I am a handweaver, designing and creating cloth on eight-shaft floor looms.
Why is it called handweaving? Weaving surely does use the hands (throwing the shuttle), and especially fingers (threading heddles, sleying the reed). It also uses the feet (tromping the treadles), plus the arms and legs and back, the knees and hips and elbows. I weave with my whole body.
Weaving also requires the brain, including mathematical calculations and knowledge of tools and materials. How many warp ends to produce a certain width, allowing for draw-in and shrinkage rate? Which structure, to yield enough interlacements for stability while also creating the intended pattern? What density of threads to maximize shimmer and drape and yet be durable? I weave with an engaged mind.

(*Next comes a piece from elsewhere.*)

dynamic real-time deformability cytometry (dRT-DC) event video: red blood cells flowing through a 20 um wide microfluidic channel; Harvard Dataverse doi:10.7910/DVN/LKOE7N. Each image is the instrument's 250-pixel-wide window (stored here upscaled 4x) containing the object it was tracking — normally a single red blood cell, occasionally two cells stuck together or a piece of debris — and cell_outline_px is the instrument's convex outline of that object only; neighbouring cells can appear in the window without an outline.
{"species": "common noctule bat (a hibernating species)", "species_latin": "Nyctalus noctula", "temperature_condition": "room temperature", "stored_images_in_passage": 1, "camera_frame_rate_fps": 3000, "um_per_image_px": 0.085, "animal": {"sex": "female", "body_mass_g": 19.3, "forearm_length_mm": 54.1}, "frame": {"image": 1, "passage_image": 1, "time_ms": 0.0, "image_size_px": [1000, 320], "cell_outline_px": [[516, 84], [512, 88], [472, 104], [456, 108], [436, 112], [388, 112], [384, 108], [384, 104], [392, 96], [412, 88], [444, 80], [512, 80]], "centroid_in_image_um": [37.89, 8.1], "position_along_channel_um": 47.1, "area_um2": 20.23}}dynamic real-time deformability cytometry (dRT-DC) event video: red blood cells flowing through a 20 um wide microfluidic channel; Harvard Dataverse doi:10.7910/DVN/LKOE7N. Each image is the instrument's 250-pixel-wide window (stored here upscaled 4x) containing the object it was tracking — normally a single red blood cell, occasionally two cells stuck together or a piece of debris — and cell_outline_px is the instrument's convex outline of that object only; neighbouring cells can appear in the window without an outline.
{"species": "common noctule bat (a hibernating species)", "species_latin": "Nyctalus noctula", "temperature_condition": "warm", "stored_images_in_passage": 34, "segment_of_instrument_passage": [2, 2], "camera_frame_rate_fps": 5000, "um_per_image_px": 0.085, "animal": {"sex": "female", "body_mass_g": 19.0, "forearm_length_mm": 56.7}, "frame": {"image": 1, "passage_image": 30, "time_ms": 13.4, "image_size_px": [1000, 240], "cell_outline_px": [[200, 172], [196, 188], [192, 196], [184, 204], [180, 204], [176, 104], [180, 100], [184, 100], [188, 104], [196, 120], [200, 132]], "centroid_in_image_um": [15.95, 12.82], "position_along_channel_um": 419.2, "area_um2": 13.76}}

Designing cloth always involves perception and reflection. I study shifting shadows, notice my experience of wind, follow the flow of water, and concentrate on the colors in leaves and stone and sky. I never quite succeed in translating any of these inspirations into textile. Of course I don't. And that's okay. It's just a shawl; it's not an ocean wave. I weave with an open heart.
My studio has three eight-shaft non-computerized floor looms, a large warping reel, a mangle manufactured in 1939, many shelves of yarn, several binders of weaving records, and a wood stove. It is located in midcoast Maine, on the island of Arrowsic.